PREMIÈRE PARTIE
LES CODIFICATIONS EN OUTRE-MER : DE QUOI PARLE-T-ON ?
Mme Caroline Bouix, maîtresse de conférences en droit privé, Université Toulouse Capitole. - Mesdames et Messieurs les parlementaires, chers collègues, Mesdames et Messieurs, merci à tous d'être présents à cette manifestation scientifique « Codification(s) et droit(s) des outre-mer ». Je remercie, avec Charles Froger, les personnes et institutions qui ont contribué à ce colloque : le Sénat qui nous accueille, la délégation sénatoriale aux outre-mer, notamment sa présidente, Madame Micheline Jacques, l'Association des juristes en droit des outre-mer, l'AJDOM, particulièrement son président Ferdinand Mélin-Soucramanien. Merci à nos laboratoires respectifs, l'Institut de droit privé de l'Université de Toulouse-Capitole et l'Institut des Sciences juridiques et philosophiques de la Sorbonne. Enfin, merci aux intervenants de la journée.

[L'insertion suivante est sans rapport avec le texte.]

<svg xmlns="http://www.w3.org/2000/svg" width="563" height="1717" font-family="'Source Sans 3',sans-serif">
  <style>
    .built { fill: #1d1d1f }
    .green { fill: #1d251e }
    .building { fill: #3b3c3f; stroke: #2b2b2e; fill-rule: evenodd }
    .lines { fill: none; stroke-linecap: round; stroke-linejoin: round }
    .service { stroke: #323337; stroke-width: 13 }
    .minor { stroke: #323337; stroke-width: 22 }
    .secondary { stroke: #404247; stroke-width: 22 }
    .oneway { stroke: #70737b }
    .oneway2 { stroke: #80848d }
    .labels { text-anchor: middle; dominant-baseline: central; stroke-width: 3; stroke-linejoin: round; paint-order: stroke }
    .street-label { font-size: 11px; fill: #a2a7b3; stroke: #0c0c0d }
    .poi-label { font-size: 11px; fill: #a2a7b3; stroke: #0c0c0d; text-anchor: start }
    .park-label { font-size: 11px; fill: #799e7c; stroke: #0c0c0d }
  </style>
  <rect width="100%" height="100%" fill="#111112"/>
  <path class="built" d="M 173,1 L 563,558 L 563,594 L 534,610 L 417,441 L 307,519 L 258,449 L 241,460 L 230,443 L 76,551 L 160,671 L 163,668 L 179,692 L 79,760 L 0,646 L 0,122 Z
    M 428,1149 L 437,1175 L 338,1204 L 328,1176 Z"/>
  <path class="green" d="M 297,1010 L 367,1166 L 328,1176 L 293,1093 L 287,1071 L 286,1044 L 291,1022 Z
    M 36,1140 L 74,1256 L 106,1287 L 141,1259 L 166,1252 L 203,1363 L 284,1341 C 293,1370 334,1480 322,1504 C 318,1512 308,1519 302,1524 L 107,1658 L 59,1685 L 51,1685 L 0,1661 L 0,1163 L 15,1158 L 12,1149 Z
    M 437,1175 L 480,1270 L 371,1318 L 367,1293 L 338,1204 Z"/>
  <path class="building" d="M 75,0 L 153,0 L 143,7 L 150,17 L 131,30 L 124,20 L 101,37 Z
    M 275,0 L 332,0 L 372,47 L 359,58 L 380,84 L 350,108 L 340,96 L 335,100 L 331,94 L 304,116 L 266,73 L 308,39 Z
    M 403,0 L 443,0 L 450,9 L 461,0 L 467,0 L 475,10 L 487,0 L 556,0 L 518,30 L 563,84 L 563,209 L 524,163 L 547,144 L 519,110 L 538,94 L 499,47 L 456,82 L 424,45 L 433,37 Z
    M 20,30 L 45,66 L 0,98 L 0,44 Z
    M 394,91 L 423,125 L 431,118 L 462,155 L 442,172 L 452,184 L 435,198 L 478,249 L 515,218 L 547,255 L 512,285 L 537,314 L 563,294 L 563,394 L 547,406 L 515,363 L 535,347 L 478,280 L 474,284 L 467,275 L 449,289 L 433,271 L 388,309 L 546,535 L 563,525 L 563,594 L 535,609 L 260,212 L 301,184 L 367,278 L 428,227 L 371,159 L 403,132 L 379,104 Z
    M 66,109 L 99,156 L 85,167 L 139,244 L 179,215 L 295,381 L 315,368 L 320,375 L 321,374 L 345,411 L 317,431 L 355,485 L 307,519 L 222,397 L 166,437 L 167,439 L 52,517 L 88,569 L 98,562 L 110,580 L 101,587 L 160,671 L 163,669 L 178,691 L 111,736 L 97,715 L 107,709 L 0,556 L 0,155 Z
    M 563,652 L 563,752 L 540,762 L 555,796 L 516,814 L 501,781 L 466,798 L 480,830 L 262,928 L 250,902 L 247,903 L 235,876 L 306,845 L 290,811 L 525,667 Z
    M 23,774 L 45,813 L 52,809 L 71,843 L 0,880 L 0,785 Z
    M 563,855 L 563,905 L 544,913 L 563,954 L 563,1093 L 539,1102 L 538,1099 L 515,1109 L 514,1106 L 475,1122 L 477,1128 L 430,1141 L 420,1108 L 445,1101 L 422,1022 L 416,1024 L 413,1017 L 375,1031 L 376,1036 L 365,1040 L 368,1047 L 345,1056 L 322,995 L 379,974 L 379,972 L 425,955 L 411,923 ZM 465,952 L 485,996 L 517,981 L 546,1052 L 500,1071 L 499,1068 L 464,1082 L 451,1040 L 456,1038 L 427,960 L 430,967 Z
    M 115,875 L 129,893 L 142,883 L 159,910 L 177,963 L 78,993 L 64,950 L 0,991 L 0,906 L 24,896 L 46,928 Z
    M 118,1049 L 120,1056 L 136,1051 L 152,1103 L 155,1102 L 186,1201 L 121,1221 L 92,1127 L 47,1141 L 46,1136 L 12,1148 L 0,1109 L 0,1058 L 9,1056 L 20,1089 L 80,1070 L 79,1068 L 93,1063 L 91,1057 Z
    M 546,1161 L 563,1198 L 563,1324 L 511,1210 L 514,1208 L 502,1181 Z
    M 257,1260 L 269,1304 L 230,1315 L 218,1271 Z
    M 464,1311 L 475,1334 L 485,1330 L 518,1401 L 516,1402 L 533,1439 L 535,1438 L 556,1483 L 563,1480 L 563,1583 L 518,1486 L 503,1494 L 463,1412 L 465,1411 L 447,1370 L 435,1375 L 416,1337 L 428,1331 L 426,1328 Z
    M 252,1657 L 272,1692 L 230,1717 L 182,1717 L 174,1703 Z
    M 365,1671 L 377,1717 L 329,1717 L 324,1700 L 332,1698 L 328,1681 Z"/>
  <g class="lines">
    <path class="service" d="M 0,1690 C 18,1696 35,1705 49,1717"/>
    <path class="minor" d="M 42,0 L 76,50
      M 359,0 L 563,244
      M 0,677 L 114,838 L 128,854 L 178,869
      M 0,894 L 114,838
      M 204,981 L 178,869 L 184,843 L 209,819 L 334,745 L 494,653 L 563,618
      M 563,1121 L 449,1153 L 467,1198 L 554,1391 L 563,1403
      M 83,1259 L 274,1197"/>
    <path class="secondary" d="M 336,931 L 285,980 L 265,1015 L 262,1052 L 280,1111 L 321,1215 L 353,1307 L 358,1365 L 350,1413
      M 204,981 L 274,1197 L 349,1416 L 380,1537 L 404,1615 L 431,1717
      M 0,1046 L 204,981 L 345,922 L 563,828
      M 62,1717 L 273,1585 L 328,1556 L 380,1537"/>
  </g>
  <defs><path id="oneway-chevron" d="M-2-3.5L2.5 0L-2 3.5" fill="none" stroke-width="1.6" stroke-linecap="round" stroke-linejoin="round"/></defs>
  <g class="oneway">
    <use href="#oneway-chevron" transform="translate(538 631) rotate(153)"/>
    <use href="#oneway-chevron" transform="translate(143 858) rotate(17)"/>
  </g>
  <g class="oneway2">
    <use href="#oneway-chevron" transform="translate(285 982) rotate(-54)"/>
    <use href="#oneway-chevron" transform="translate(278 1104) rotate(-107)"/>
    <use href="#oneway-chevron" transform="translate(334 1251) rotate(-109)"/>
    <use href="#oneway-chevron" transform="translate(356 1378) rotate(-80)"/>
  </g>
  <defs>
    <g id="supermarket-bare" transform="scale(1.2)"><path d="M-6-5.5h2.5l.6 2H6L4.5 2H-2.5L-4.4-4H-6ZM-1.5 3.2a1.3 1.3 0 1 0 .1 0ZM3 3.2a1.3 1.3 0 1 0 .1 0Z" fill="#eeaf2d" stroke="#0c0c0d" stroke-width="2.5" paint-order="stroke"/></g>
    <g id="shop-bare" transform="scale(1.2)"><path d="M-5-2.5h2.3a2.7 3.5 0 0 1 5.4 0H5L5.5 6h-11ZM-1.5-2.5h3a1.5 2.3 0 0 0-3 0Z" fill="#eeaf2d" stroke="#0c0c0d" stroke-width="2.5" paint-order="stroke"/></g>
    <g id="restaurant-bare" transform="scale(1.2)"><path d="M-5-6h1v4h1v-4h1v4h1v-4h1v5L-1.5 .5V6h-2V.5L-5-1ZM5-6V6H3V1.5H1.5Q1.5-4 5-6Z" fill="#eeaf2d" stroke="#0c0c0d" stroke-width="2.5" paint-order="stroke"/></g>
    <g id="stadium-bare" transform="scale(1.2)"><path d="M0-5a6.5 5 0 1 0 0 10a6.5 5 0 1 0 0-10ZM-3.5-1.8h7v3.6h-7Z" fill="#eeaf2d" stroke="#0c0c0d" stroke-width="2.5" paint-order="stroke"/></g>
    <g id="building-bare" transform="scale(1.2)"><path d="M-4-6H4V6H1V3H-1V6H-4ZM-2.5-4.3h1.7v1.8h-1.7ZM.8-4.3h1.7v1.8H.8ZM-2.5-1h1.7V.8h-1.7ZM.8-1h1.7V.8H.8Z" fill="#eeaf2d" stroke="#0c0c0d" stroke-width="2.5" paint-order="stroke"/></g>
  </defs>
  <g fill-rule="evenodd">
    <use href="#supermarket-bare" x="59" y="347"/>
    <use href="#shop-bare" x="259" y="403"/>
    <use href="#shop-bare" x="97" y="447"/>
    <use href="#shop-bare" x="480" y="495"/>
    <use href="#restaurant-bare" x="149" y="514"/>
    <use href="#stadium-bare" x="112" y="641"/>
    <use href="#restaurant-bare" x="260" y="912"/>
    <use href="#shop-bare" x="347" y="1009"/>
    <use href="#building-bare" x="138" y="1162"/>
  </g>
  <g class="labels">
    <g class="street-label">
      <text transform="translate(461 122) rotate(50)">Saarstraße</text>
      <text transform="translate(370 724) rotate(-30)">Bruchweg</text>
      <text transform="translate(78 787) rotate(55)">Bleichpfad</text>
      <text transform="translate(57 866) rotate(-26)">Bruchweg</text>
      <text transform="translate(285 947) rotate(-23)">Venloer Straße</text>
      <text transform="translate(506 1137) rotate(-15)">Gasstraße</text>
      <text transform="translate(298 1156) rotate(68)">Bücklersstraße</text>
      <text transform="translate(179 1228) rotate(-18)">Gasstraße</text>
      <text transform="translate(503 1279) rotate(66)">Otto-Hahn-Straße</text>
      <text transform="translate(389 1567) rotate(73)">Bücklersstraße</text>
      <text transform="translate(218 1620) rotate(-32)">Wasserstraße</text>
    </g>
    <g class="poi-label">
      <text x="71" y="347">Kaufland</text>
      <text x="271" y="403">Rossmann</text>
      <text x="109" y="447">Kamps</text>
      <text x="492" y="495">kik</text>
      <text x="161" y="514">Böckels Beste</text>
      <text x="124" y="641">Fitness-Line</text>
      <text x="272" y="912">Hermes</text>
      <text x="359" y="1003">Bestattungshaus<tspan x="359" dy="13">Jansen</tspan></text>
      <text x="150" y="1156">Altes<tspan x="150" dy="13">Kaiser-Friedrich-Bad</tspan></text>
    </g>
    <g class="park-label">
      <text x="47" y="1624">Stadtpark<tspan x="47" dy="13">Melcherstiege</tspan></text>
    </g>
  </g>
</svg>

Charles Froger et moi avons conçu cette manifestation lors de notre délégation à l'Université de la Nouvelle-Calédonie, après une journée d'études sur le bilan du transfert de la compétence droit civil à la Nouvelle-Calédonie. La question de la création d'un code civil calédonien nous avait permis de percevoir les enjeux spécifiques de la codification dans les outre-mer.
La codification est le rassemblement, selon un plan cohérent, des dispositions existantes se rapportant à un domaine particulier. Elle permet de créer un document unique, de rassembler des normes dispersées, de les coordonner pour les rendre cohérentes et accessibles, de clarifier le droit, de l'actualiser en abrogeant les textes obsolètes, et de mettre en évidence d'éventuelles lacunes. La codification répond au souci de rendre le droit plus lisible et accessible. Elle constitue un facteur de sécurité juridique et répond à l'objectif de valeur constitutionnelle d'accessibilité et d'intelligibilité du droit, comme l'a reconnu le Conseil constitutionnel.
La codification appliquée aux droits des outre-mer pose deux questions distinctes : d'une part, la prise en compte par l'État des outre-mer dans sa codification du droit national, et d'autre part, la codification par les institutions locales du droit applicable à leur territoire. Les liens entre codification et accessibilité du droit s'envisagent différemment selon ces deux hypothèses.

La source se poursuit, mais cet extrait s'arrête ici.